宣统三年,十月廿三,山海关。
关城的黄昏来得格外早,刚过申时,天色便已沉沉压下来。北风从渤海上呼啸而来,卷着细碎的雪沫,扑打在青灰色的城墙上,发出呜呜咽咽的声响,像是无数冤魂在哭诉这三百年来关内关外的血与火。
总兵府议事厅内,炭火烧得正旺,却驱不散空气中那股无形的寒意。
沈砚之坐在下首第三把交椅上,身上穿着寻常的青色棉袍,外罩一件半旧的玄色马褂,看上去与厅内其他几位身着官服的乡绅并无二致。他垂着眼,手里捧着一杯早已凉透的茶,指尖在杯壁上轻轻摩挲,神情平静如水。

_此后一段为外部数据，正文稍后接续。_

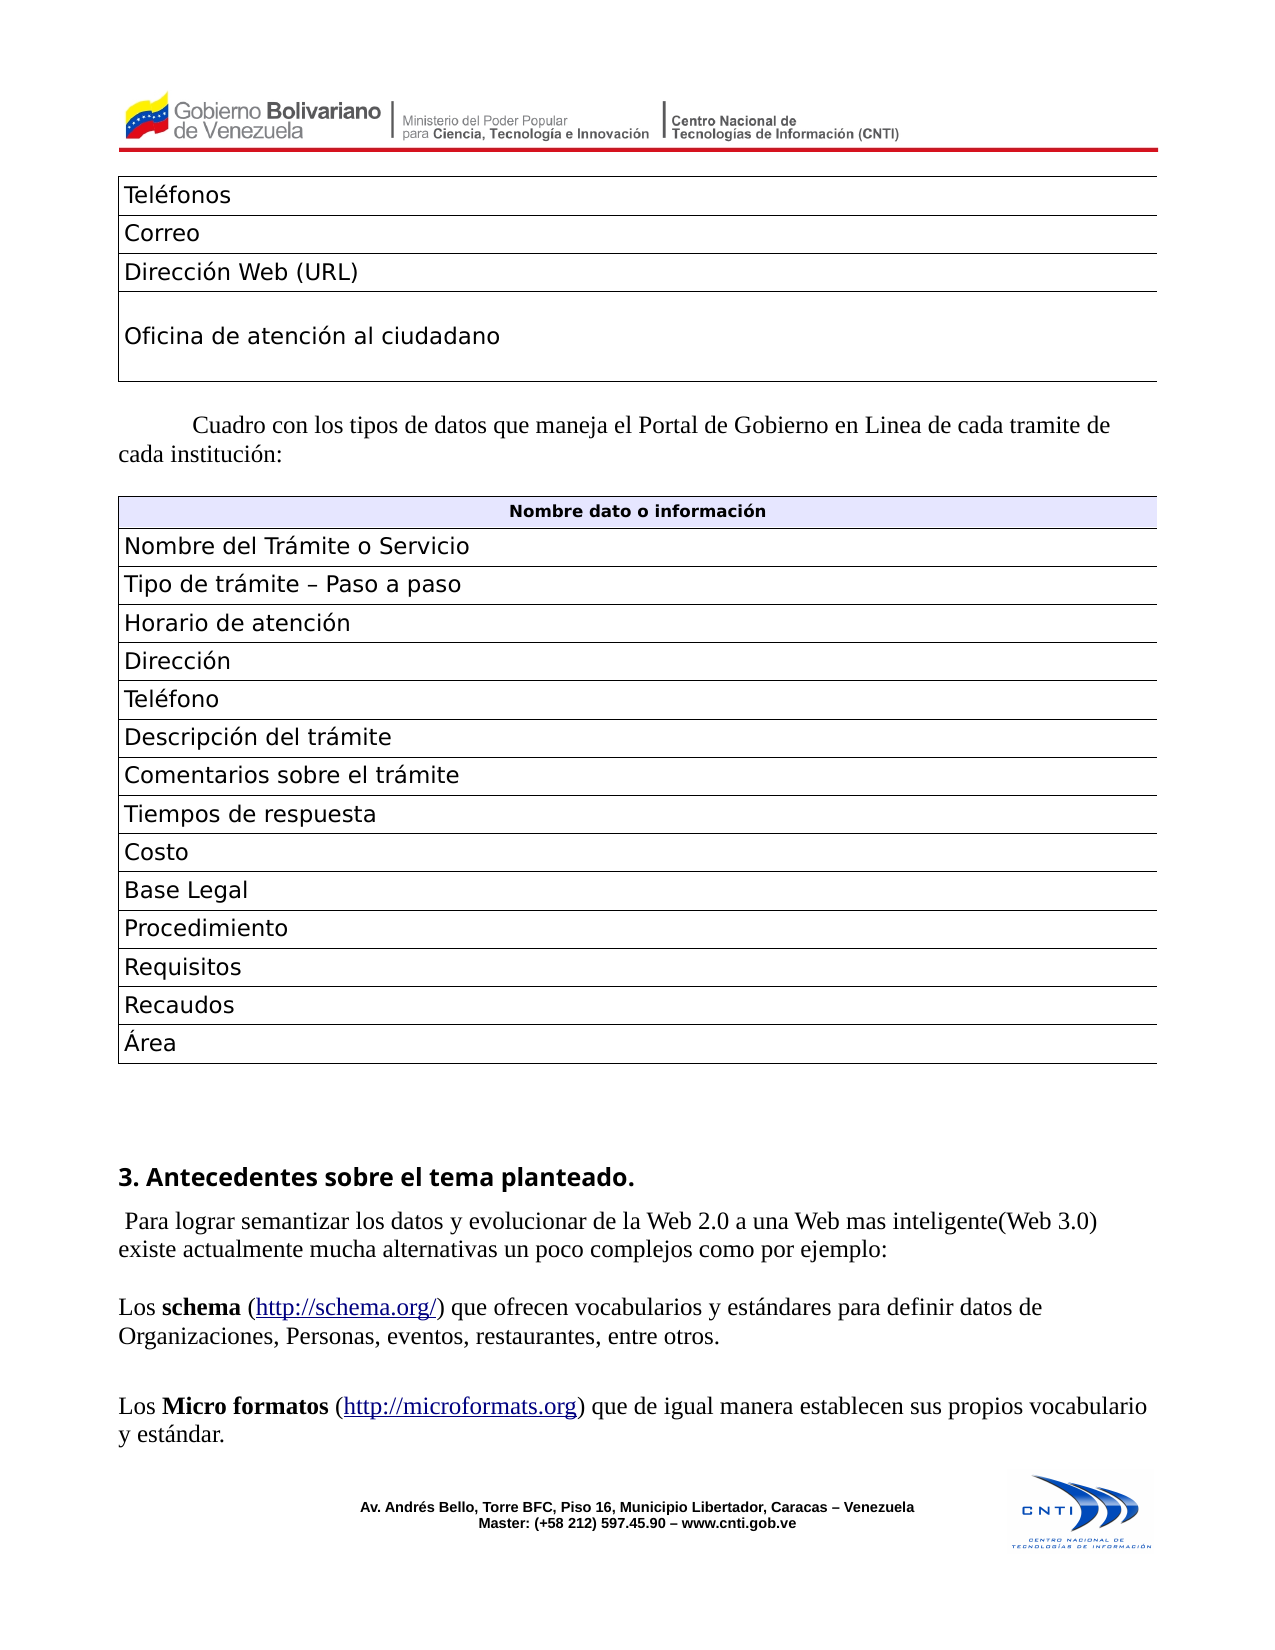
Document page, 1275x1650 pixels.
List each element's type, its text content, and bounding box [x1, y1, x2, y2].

但他的耳朵,却将厅内每一个字、每一处细微的动静都收入耳中。
“...抚台大人的意思是,关城乃京师门户,绝不容有失。”主位上,山海关总兵吴佩孚挺着微微发福的肚子,手里捏着一封刚从快马递来的公文,声音洪亮却带着一丝不易察觉的焦躁,“近日关外匪患猖獗,又有南边乱党煽惑,各处须得严加防范。从今日起,四门戍卫由本官亲兵接管,各乡团练须在三日之内,将名册、兵械、粮草数目造册上报,不得有误。”
话音落下,厅内一片死寂。
几位乡绅面面相觑,有人额头渗出细汗,有人手指无意识地攥紧了衣袍。接管城门、清查团练——这哪里是防范匪患,分明是要将他们这些地方势力连根拔起!
沈砚之缓缓抬起眼,目光从吴佩孚那张油光满面的脸上掠过,又扫过坐在吴佩孚右侧的那个瘦高身影——新任关城守备,李凤鸣。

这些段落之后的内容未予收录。